De DGS heeft de richtsnoeren voor zwangerschap en bevalling aangescherpt, zodat ziekenhuizen de nodige voorwaarden garanderen om de vader bij de geboorte aanwezig te laten zijn en moeders met Covid-19 hun kind borstvoeding kunnen geven als zij dat wensen.

De richtsnoeren inzake zwangerschap en bevalling en de zorg voor pasgeborenen op de kraamafdeling van een ziekenhuis in het kader van de pandemie Covid-19 zijn deze week door het directoraat-generaal Gezondheid (DGS) geactualiseerd. Wat betreft de aanbevelingen voor het benaderen van een zwangere vrouw bij wie Covid-19 vermoedelijk of bevestigd is, en de criteria voor het beëindigen van de isolatie, bekrachtigt de update van het DGS dat "ziekenhuisafdelingen, overeenkomstig hun rampenplan, moeten zorgen voor de nodige voorwaarden voor de aanwezigheid van een begeleider tijdens de bevalling".

De Portugese Vereniging voor de rechten van vrouwen in zwangerschap en bevalling heeft tijdens een hoorzitting in het parlement gewaarschuwd dat er ziekenhuizen waren die de aanwezigheid van een begeleider aan vrouwen tijdens de bevalling ontzegden en dat sommige ziekenhuizen een met Covid-19 besmette moeder van de baby scheidden, waardoor zij geen borstvoeding kon geven. Het DGS stelt dat borstvoeding "moet worden gehandhaafd, als de moeder dat wil en met inachtneming van de beschermingsmaatregelen voor Covid-19".
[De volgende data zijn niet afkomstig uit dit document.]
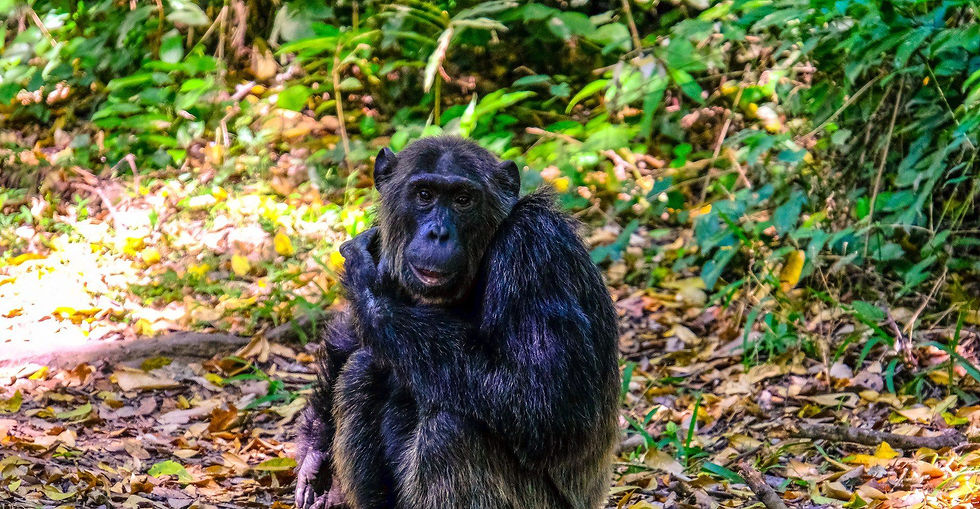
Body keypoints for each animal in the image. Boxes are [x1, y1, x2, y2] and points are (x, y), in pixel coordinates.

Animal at [295, 136, 619, 508]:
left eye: (463, 200)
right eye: (424, 195)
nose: (438, 233)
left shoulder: (534, 250)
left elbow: (549, 399)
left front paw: (366, 283)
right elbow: (350, 339)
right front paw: (316, 454)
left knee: (451, 430)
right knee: (361, 370)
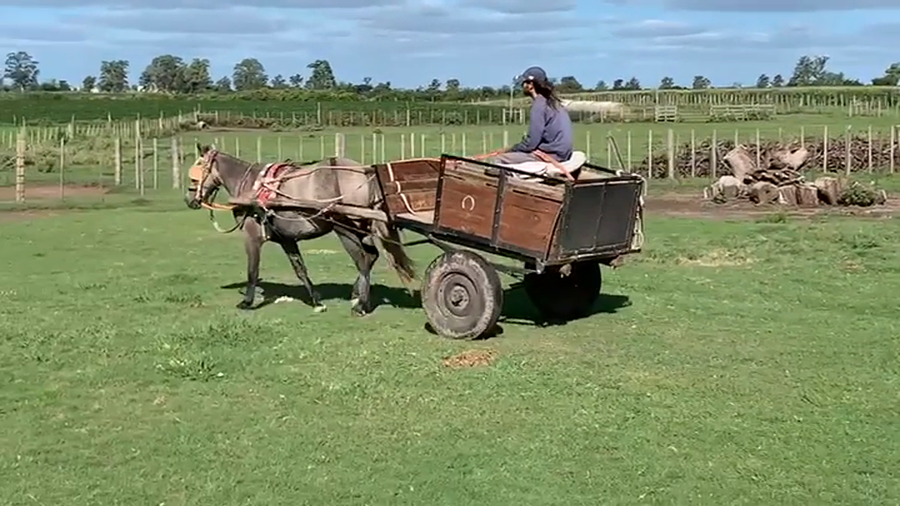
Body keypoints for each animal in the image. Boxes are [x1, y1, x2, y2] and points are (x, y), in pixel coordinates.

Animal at [184, 143, 416, 316]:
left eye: (197, 167)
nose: (188, 199)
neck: (251, 186)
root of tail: (364, 171)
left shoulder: (252, 237)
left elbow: (252, 270)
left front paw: (247, 302)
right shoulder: (287, 239)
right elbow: (300, 269)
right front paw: (316, 301)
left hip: (345, 229)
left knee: (363, 260)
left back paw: (360, 304)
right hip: (360, 227)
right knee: (372, 255)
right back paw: (357, 296)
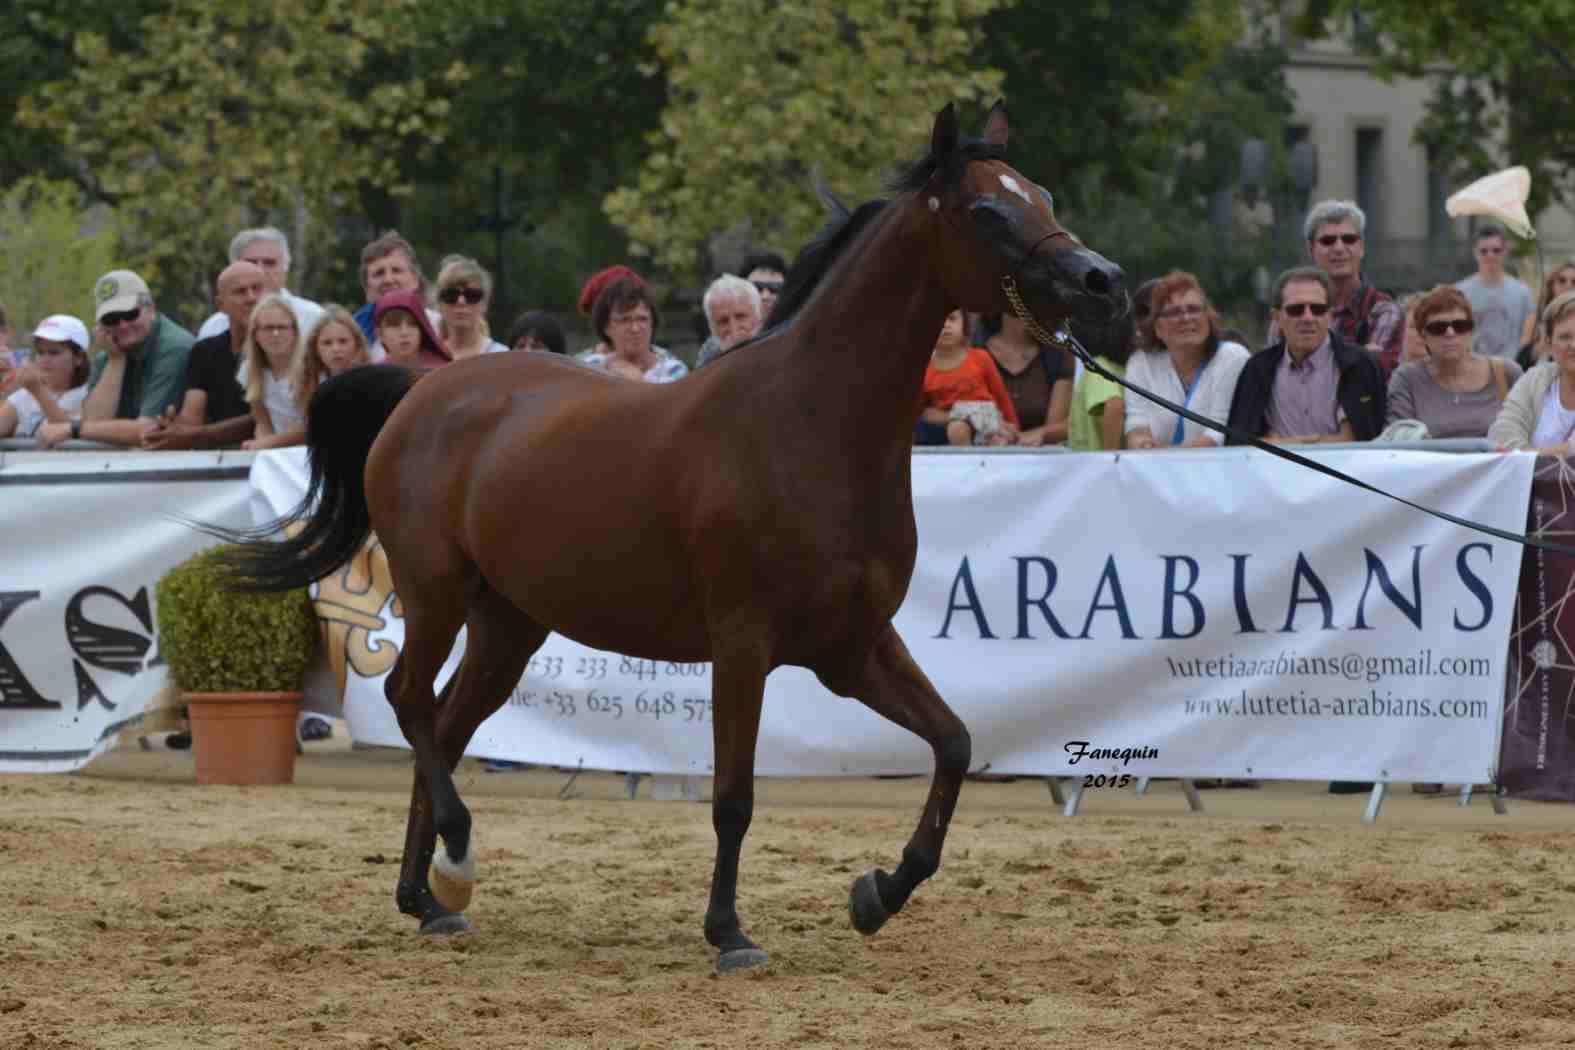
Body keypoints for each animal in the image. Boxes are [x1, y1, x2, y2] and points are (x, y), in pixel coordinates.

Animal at [225, 102, 1134, 976]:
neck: (808, 425)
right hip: (436, 592)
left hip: (507, 625)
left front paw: (877, 893)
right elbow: (733, 796)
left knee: (444, 728)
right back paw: (455, 857)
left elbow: (953, 743)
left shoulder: (852, 647)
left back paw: (430, 897)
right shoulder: (743, 643)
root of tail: (422, 390)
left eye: (1042, 196)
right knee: (409, 701)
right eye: (988, 210)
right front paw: (730, 934)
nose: (1105, 284)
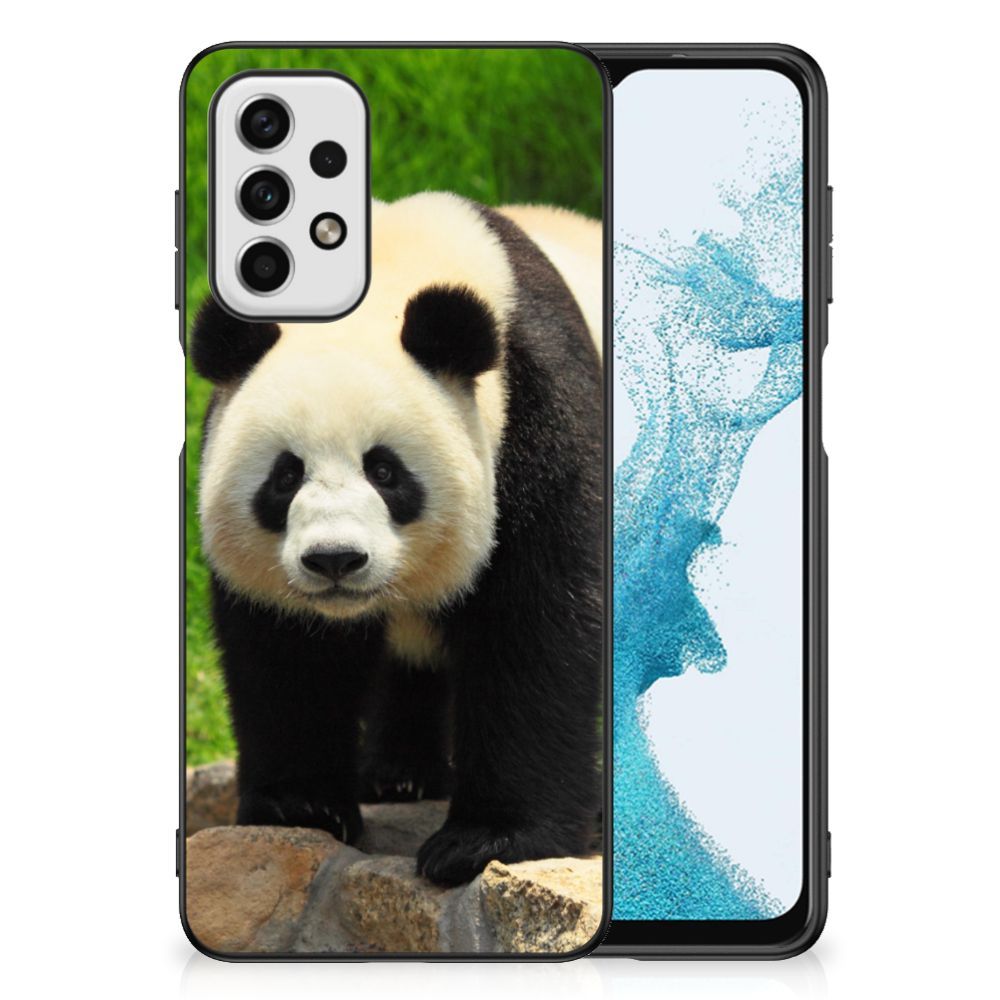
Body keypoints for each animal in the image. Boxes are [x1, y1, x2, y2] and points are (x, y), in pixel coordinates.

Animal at [192, 192, 603, 886]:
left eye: (384, 471)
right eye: (285, 476)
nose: (335, 560)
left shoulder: (539, 419)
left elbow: (538, 627)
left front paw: (485, 840)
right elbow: (287, 653)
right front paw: (301, 806)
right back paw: (399, 776)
Het directoraat-generaal Gezondheid merkt op dat "de drie situaties reeds in de vorige versie waren voorzien en in deze bijwerking zijn versterkt en verduidelijkt". Met deze actualisering is de beëindiging van de isolatiemaatregelen voor de moeder, de pasgeborene en de zwangere vrouw in overeenstemming met wat is bepaald in norm 004/2020 betreffende de benadering van de patiënt met een vermoeden of bevestiging van Covid-19.